Kisah Nura Dopo yang Bertarung Hidup di Danau Limboto

Nura Dopo nelayan danau Limboto yang menggantungkan hidupnya dari hasil tangkapan danau Limboto yang kian hari kian terancam keberadaannya. Foto: Zulkifli M.

60DTK – Gorontalo: Nura Dopo (52) nelayan danau yang menggantungkan hidup sehari-harinya dari keberadaan danau Limboto. Ia juga satu dari nelayan yang selalu merasakan kegelisahan dari keadaan danau yang kian hari kian dangkal.

“Mari singgah pak, lihat ikan danau dulu,” tawaran itu sebagai pembuka percakapan saya dengan pak Nura Dopo di tempat jualan ikannya yang terletak disepanjang bahu jalan dekat danau Limboto.

Bacaan Lainnya

Ikan-ikan yang ia pajang di tempat jualannya memang begitu segar, tak ada satu pun ikan yang rusak, ada beberapa yang masih aktif bergerak; ikan itu kemudian sudah pisahkan dalam setiap ikatan yang siap dijual.

Pak Nura lebih banyak menjual ikan mujair, dibandingkan ikan khas danau seperti ikan manggabai, ikan seribu, dan ikan betok. Katanya sudah susah mendapatkan ikan betok dan ikan seribu, lebih-lebih kalau nelayan mendapatkan kedua ikan tersebut. Ikan yang didapatkan nelayan paling didominasi manggabai dan ikan mujair, seperti yang Pak Nura Dopo jual saat ini.

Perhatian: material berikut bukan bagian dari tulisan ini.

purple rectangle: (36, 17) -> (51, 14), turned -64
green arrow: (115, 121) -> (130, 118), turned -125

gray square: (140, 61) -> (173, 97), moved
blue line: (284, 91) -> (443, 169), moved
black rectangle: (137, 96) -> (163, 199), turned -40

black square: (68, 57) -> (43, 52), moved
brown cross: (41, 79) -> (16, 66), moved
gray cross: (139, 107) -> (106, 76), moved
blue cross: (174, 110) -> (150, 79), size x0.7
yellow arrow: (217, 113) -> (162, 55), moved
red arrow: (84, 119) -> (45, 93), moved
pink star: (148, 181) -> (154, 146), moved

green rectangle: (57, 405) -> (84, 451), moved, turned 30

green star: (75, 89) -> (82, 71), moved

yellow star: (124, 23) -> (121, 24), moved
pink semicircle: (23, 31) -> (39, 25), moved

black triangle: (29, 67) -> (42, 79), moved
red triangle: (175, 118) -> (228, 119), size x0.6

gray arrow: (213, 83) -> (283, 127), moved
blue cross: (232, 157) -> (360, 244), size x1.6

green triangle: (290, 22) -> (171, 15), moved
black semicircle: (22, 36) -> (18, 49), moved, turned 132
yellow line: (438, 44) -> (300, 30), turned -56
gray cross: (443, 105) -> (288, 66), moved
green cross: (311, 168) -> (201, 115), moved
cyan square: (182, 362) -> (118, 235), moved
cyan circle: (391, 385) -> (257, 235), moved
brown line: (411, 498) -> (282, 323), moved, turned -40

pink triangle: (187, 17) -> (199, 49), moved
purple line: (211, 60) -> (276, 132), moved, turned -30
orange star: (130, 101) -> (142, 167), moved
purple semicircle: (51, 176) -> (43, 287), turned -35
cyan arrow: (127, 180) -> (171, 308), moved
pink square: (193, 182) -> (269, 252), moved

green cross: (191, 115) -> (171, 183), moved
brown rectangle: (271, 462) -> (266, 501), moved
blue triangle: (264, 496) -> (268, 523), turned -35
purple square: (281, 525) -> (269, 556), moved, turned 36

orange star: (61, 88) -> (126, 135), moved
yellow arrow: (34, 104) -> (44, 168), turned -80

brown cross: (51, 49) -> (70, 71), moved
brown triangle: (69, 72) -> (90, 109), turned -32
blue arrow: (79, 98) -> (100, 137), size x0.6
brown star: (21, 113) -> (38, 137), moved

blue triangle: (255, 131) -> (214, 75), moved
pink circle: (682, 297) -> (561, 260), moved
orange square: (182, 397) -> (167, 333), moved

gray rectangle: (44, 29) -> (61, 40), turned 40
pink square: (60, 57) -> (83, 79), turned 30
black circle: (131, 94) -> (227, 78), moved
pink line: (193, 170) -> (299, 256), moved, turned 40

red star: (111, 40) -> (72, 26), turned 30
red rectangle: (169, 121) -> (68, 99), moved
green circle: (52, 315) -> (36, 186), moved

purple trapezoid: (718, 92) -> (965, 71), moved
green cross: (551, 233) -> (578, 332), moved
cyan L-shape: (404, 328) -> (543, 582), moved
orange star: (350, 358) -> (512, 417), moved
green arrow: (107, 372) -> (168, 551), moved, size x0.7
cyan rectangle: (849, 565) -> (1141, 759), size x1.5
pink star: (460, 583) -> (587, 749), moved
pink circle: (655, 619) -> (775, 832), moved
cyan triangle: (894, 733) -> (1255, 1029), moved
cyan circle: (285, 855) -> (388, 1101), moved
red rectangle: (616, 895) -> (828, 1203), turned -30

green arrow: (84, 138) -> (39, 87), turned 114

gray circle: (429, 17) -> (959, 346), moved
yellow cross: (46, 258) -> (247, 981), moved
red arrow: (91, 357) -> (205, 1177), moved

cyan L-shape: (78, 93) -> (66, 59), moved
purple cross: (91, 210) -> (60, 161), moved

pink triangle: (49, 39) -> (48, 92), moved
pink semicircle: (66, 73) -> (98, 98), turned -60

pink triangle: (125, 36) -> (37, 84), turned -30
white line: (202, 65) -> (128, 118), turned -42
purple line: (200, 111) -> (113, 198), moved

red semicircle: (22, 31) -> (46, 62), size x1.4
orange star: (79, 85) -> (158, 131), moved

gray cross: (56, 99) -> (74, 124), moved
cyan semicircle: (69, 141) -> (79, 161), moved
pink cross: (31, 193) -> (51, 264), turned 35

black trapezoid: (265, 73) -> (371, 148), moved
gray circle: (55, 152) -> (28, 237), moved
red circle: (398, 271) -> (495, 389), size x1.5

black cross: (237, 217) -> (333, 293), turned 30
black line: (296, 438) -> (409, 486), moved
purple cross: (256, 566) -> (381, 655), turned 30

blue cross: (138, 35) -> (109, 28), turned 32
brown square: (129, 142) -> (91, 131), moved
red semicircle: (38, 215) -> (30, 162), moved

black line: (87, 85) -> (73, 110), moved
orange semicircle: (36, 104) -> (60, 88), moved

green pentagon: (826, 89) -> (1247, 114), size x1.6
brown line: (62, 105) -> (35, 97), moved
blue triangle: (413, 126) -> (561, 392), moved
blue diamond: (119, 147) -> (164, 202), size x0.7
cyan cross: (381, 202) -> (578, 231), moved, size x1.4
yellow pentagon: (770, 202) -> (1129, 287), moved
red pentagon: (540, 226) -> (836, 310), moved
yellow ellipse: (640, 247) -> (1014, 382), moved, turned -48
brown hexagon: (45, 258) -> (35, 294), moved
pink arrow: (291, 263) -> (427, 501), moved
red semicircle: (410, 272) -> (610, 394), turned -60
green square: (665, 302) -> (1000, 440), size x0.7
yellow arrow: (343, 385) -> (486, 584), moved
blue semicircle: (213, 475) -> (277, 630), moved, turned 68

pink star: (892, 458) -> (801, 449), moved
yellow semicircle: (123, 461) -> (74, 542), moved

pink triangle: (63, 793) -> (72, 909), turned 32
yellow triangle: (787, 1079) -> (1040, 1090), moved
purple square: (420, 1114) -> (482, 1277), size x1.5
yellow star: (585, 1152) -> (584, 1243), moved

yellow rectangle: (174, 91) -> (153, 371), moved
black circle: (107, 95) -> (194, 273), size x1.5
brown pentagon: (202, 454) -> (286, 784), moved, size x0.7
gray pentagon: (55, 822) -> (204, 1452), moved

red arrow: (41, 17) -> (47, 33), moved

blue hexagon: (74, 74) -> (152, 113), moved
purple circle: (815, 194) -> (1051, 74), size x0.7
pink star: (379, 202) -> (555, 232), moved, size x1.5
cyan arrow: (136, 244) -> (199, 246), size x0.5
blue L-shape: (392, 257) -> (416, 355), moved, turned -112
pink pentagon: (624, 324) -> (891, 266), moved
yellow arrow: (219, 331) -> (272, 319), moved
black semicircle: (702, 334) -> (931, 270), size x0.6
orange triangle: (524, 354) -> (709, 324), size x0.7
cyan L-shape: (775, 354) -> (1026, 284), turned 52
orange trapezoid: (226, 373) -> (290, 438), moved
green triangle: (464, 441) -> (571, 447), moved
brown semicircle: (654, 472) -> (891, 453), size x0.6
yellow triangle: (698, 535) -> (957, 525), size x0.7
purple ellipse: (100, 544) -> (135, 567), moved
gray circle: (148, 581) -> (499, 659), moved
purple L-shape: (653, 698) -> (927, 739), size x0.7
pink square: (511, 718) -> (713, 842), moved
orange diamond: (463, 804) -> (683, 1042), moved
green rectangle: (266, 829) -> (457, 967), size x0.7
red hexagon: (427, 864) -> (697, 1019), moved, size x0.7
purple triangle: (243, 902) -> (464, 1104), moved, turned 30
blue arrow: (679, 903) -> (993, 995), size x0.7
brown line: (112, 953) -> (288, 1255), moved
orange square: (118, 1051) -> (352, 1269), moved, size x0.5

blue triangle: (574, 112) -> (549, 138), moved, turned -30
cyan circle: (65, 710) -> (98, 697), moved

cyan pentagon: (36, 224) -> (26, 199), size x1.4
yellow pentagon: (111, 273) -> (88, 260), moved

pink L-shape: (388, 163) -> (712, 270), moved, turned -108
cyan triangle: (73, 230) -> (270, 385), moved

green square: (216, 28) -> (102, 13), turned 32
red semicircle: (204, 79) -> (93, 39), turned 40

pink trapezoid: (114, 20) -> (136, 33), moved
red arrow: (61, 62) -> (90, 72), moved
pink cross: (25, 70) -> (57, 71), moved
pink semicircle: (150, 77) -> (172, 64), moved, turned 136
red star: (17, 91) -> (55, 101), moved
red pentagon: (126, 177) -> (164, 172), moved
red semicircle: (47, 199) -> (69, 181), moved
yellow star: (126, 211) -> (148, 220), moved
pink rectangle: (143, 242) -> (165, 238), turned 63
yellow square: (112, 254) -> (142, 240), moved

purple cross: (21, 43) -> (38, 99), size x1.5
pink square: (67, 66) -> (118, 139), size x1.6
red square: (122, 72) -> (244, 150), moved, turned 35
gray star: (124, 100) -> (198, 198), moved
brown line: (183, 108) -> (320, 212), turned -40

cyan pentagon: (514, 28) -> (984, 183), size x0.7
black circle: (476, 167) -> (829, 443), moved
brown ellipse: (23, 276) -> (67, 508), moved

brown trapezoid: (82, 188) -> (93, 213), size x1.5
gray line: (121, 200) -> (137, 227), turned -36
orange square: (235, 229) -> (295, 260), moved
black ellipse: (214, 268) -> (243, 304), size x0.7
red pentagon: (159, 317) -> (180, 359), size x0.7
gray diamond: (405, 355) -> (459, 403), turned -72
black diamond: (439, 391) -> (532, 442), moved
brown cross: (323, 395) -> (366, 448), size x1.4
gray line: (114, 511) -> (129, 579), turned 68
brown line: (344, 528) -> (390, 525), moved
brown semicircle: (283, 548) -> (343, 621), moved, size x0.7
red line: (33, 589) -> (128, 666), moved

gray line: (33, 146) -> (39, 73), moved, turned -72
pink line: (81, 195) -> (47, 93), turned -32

Mujair milik Pak Nura Dopo inipun bukan dari hasil tangkapan saat ia turun menjaring atau memancing, tapi murni dari hasil tangkapan dari keramba apung milik Pak Nura.

“Memang sulit sebenarnya mencari ikan di danau. Manggabai misalnya banyak didapat karena di ambil pake (pakai) alat, pakai bambu, kalau ikan mujair sudah ada di keramba saya,” ujarnya sambil mengeluarkan beberapa mujair yang masih hidup dari bak yang sediakan.

“Ini contoh ikan mujair itu. Saya jual perikatnya.” kata Pak Nura sambil menyemburkan beberapa air ke setiap ikan yang ada di setiap meja miliknya tersebut.

Ikan Mujair Pak Nura Dopo yang siap di perjual belikan. Foto: Zulkifli M.

Ikan-ikan segar yang ada di meja Pak Nura aktif mengibaskan ekor-ekornya, dan sesekali ikan-ikan yang sudah Pak Nura ikat meloncat-loncat dari tempat jualannya.

Kata Pak Nura, melalui ikan mujair yang ia rawat dikerambanya itu adalah salah satu alasan ia bisa bertahan hidup.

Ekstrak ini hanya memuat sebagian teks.